From reading the article, I learnt that I’d been asleep in my cot the night my mum, Debbie, 24, ducked out of our house to get some milk and never returned.
The story said a manhunt was already underway to catch the killer of Frankston TAFE student, Elizabeth Stevens, 17, who had been viciously stabbed and choked to death one month earlier.
An hour before Mum headed to the shops, the killer had attacked another woman, but she’d managed to escape and he’d fled into the darkness.
When he spotted my mother rushing into the shops, leaving her car unlocked, he slipped into the back seat and waited for his next victim.
As soon as she returned to her car, he pounced, forcing her at knife-point to drive to an isolated paddock at Carrum Downs where he repeatedly stabbed and strangled her to death.
The discovery of my mother’s body a few days later revealed the two murders were connected and that a serial killer was on the loose.
While extra police patrolled the streets, local women were warned not to venture out alone after dark. Frankston, which was usually bustling, became a ghost town.
Amidst the grief, my shattered dad made a televised appeal asking people to help catch the monster, dubbed the Frankston Serial Killer, who had robbed his 12-day-old son of his mother.
I gasped as I saw a photo of me, cradled in Mum’s arms.
But she wasn’t his last victim. Days later, the body of local student Natalie Russell, 18, was found on a nearby reserve bearing injuries similar to my mother’s.
The net tightened when a postal worker told police she’d observed a man watching Natalie through binoculars from a rusty yellow Toyota shortly before the murder.
The car belonged to local misfit, Paul Charles Denyer, 21, who was arrested and later admitted to all three murders.
“I hate women,” Denyer explained.
“Why those women?” police pressed.
“Just had the feeling,” Denyer shrugged.
It was like something out of a horror story.
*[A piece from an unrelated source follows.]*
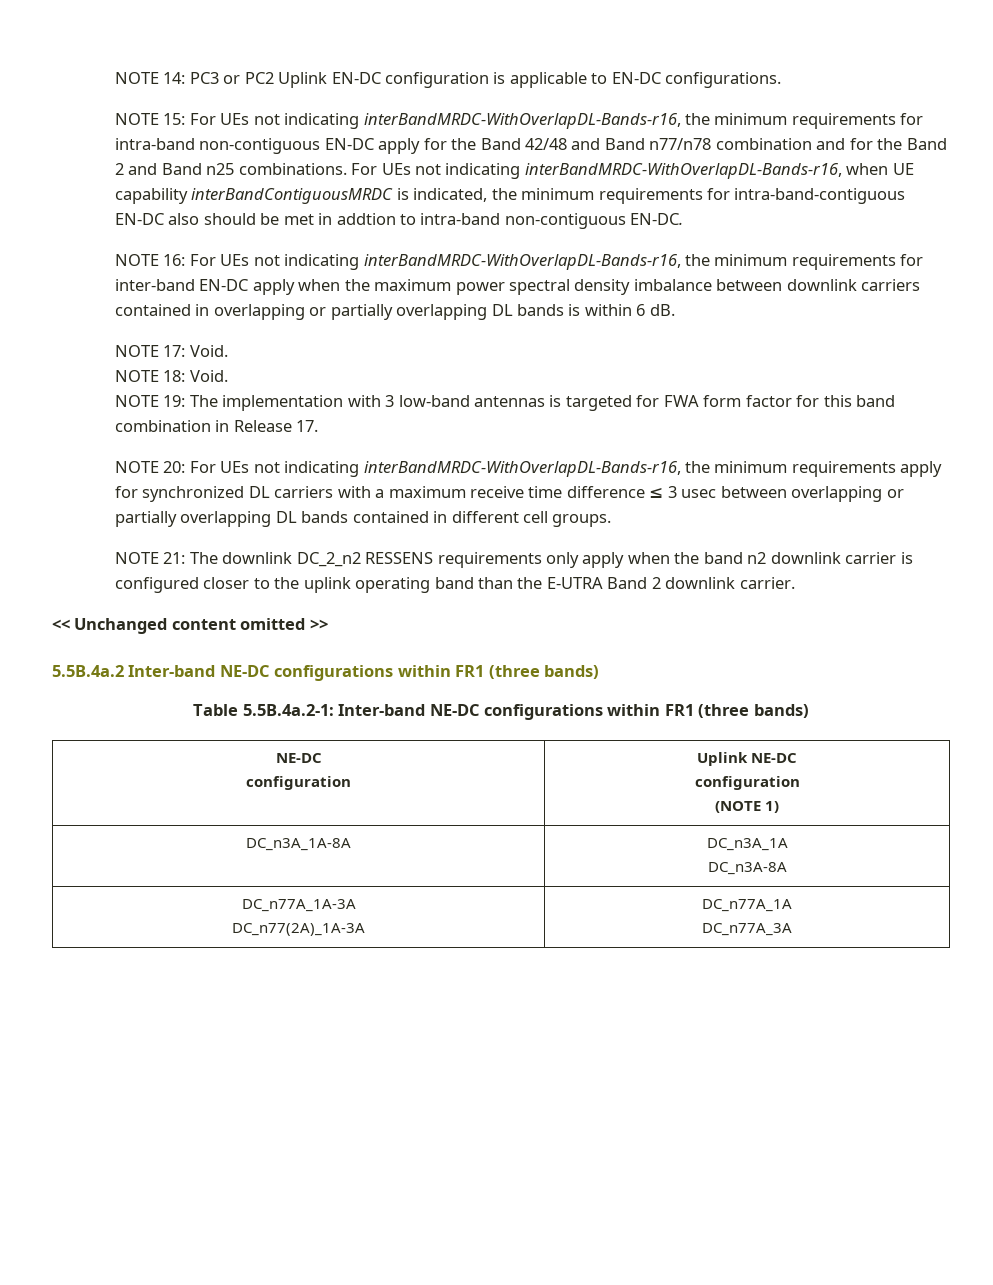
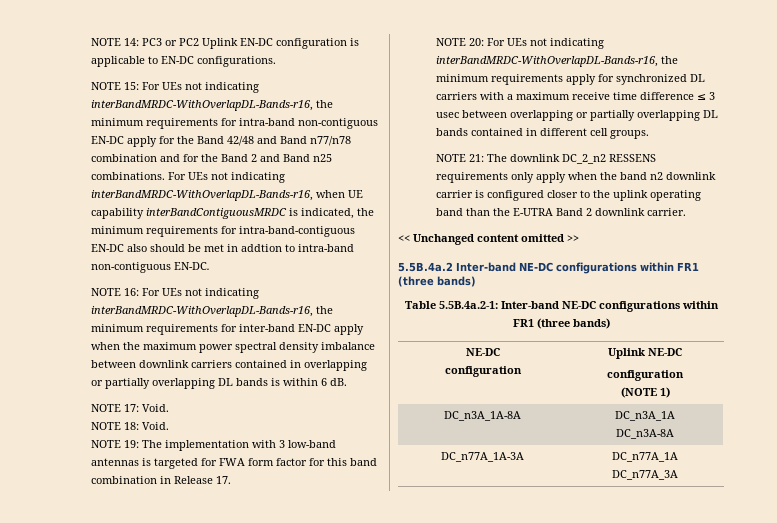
[232,923,365,936] // DC_n77(2A)_1A-3A -> (524, 457) none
Part of me didn’t want to keep reading, but I couldn’t stop.
I was relieved to read that Paul Denyer was jailed for life for the vicious killing spree.
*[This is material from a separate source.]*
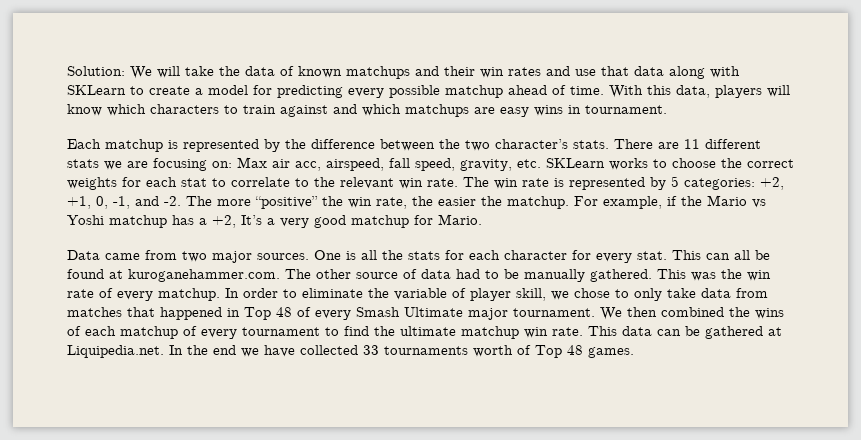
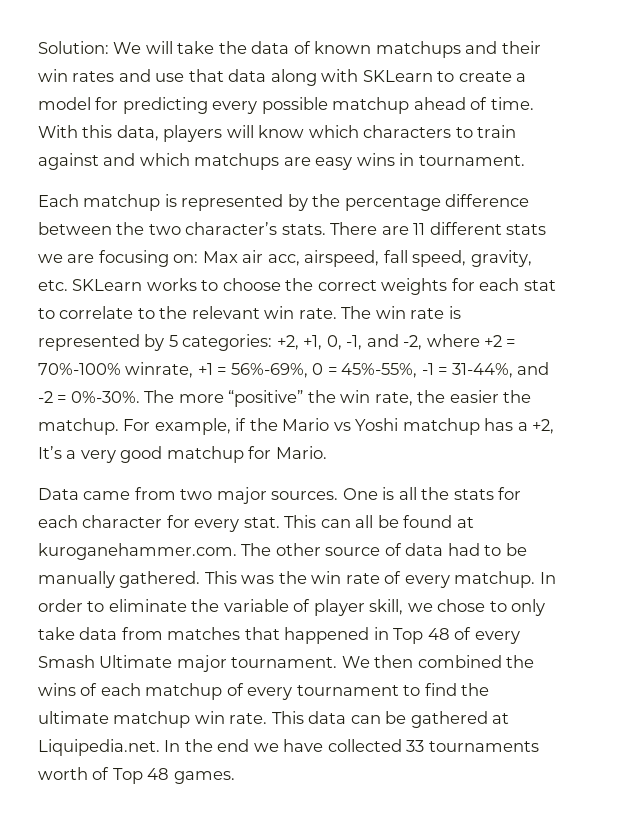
(306, 144) none -> [344,196,441,211] percentage
[164,196,181,206] -2. -> [403,334,516,350] [38,362,550,378] [38,391,140,403] -2, where +2 = 70%-100% winrate, +1 = 56%-69%, 0 = 45%-55%, -1 = 31-44%, and -2 = 0%-30%.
The courts gave a minimum sentence of 30 years for the crimes.
The Victorian Supreme Court heard Paul had been fantasising about killing women for three years, developing a taste for blood after slashing the throats of his neighbour’s cats and leaving death threats on her walls in their blood.
My stomach sank realising why my birthday, just 12 days before the anniversary of Mum’s murder, was always so painful for poor Dad.
It was a lot to take in for an 11-year-old. It broke my heart to know that the couple of photos we had of Mum were as close as I’d ever get to her.
Other family and friends had their own stories and memories of her.
But I had nothing.
I tried my best to get on with life, but Dad and I both struggled emotionally.
One day I bought a new motorbike and the two of us went out riding at a local quarry with family.
I watched Dad ride up the side of the quarry but when he got to the top, I lost sight of where he’d gone, and went down to see what had happened.
I found him unconscious, trapped underneath the motorbike, with his leg wrapped around it.
We all tried to get help but there was no phone reception, so I rode back to the main road and flagged down a car.
At the hospital, doctors took us aside. “Your dad is paralysed from the neck down and will never walk again,” they warned.
In the three years that followed Dad slowly lost all hope, finally passing away aged 44.
Staring at his lifeless body, I realised this was the only time I’d ever seen him free of pain.
After Dad’s death I tried to numb my own pain with drugs, and even ended up homeless for a while.
During my darkest days, I fantasised about taking revenge on the Frankston Serial Killer.
I’ve heard the stories about Denyer’s reinvention behind bars as Paula Denyer, a transgender woman who blames the crimes on a sexual identity crisis and wants the taxpayers to pay for surgery to become a woman.
But Paul – or Paula – remains a dangerous killer, who belongs behind bars for such evil crimes.
Five years from now, when Denyer applies for parole, I’ll be at the hearing to remind the authorities about the life sentence given to a 12-day-old baby and his dear mother.